--- Records for the exercise ---

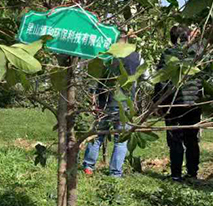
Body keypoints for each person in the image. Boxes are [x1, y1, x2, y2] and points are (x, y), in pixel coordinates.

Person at [82, 34, 142, 178]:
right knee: (121, 140)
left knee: (97, 135)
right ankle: (115, 173)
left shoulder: (106, 56)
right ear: (127, 41)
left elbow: (96, 79)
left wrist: (94, 99)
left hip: (105, 102)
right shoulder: (136, 56)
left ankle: (88, 166)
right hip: (125, 104)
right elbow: (144, 76)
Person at [153, 25, 202, 182]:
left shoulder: (169, 53)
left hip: (173, 102)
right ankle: (192, 173)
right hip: (194, 102)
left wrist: (157, 102)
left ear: (173, 38)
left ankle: (176, 174)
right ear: (188, 36)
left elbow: (160, 79)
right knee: (192, 138)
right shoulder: (198, 52)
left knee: (175, 138)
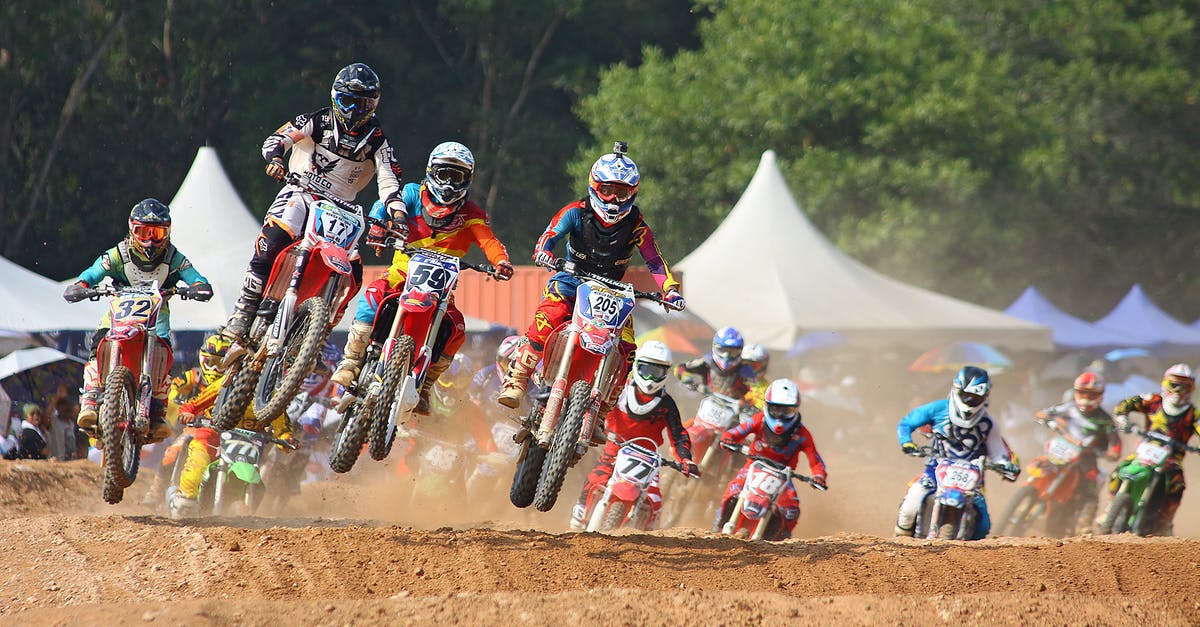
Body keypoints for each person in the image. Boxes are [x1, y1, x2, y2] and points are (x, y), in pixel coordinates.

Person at [222, 62, 405, 342]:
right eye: (348, 101)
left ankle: (318, 332)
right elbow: (278, 138)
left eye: (363, 103)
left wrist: (398, 214)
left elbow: (389, 180)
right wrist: (275, 159)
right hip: (302, 190)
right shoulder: (316, 120)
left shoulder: (378, 141)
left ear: (374, 104)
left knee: (354, 270)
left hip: (343, 209)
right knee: (273, 239)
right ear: (335, 97)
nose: (355, 111)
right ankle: (245, 308)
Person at [330, 141, 514, 414]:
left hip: (441, 289)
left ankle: (425, 386)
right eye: (444, 174)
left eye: (457, 176)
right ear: (431, 171)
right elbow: (385, 205)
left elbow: (489, 241)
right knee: (372, 297)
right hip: (402, 272)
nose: (450, 183)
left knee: (457, 330)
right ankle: (351, 362)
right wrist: (379, 228)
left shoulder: (472, 214)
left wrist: (501, 262)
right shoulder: (412, 194)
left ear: (467, 180)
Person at [497, 142, 684, 410]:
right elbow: (549, 237)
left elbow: (655, 260)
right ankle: (517, 379)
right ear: (594, 187)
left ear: (632, 193)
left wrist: (670, 290)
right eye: (606, 190)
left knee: (629, 347)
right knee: (548, 317)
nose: (612, 200)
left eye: (621, 193)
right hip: (571, 279)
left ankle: (604, 409)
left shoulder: (637, 226)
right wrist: (544, 253)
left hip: (612, 291)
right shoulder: (575, 211)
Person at [62, 198, 213, 443]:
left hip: (157, 317)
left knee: (164, 355)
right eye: (144, 232)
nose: (151, 240)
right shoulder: (119, 253)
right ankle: (90, 398)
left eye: (157, 232)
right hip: (119, 312)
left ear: (168, 232)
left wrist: (198, 287)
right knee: (98, 344)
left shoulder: (173, 257)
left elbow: (194, 276)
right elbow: (93, 271)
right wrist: (82, 285)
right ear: (132, 230)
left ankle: (157, 410)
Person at [569, 341, 699, 530]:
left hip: (648, 460)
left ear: (665, 374)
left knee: (654, 501)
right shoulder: (618, 391)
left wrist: (686, 460)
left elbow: (679, 434)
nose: (650, 378)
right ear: (637, 366)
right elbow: (594, 409)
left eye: (657, 372)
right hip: (614, 449)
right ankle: (579, 515)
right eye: (646, 370)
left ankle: (646, 537)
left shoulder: (667, 404)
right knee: (595, 479)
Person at [893, 366, 1018, 539]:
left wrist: (1004, 465)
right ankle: (900, 543)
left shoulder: (988, 423)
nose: (969, 400)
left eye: (975, 397)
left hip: (971, 480)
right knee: (909, 508)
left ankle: (968, 560)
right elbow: (907, 423)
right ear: (956, 389)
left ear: (985, 397)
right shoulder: (938, 409)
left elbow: (998, 451)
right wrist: (906, 442)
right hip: (934, 472)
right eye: (966, 395)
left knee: (983, 526)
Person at [716, 378, 826, 540]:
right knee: (733, 491)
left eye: (787, 412)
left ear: (795, 410)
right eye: (776, 410)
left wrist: (819, 476)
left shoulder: (802, 434)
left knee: (791, 510)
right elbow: (736, 432)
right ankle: (719, 524)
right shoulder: (759, 420)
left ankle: (781, 539)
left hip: (782, 476)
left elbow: (815, 459)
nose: (780, 417)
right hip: (753, 466)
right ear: (767, 406)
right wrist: (728, 439)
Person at [1108, 363, 1199, 534]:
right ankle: (1111, 507)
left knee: (1178, 485)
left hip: (1172, 458)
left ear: (1191, 388)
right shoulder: (1153, 401)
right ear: (1166, 383)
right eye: (1175, 384)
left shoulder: (1192, 414)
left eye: (1184, 386)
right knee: (1118, 471)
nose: (1179, 390)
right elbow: (1124, 405)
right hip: (1145, 450)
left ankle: (1165, 521)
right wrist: (1123, 419)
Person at [1033, 371, 1120, 526]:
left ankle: (1084, 523)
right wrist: (1049, 420)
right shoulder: (1069, 408)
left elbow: (1115, 443)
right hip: (1063, 448)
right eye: (1082, 393)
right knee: (1040, 464)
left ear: (1100, 395)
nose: (1086, 398)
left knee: (1091, 482)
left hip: (1086, 456)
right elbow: (1043, 413)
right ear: (1075, 392)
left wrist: (1112, 453)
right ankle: (1029, 494)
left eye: (1091, 394)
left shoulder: (1105, 420)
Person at [674, 327, 758, 400]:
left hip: (737, 413)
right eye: (722, 350)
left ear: (740, 351)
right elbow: (680, 368)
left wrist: (746, 400)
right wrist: (690, 383)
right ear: (715, 346)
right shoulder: (707, 361)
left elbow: (757, 392)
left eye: (732, 352)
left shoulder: (745, 369)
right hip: (708, 407)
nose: (726, 356)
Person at [740, 342, 771, 410]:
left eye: (754, 365)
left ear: (764, 365)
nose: (749, 369)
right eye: (746, 364)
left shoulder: (767, 389)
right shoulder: (734, 378)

---

About this exercise » Only the lines from the first line of the entries through the line containing "left ankle: (88, 166)" should be output, exactly as they are, without pictures.

Response to this exercise »
Body keypoints for each person in the image. Boxes are [x1, y1, x2, y2] and points are (x, y), in pixel coordinates.

Person at [82, 34, 142, 178]:
right knee: (121, 140)
left knee: (97, 135)
right ankle: (115, 173)
left shoulder: (106, 56)
right ear: (127, 41)
left elbow: (96, 79)
left wrist: (94, 99)
left hip: (105, 102)
right shoulder: (136, 56)
left ankle: (88, 166)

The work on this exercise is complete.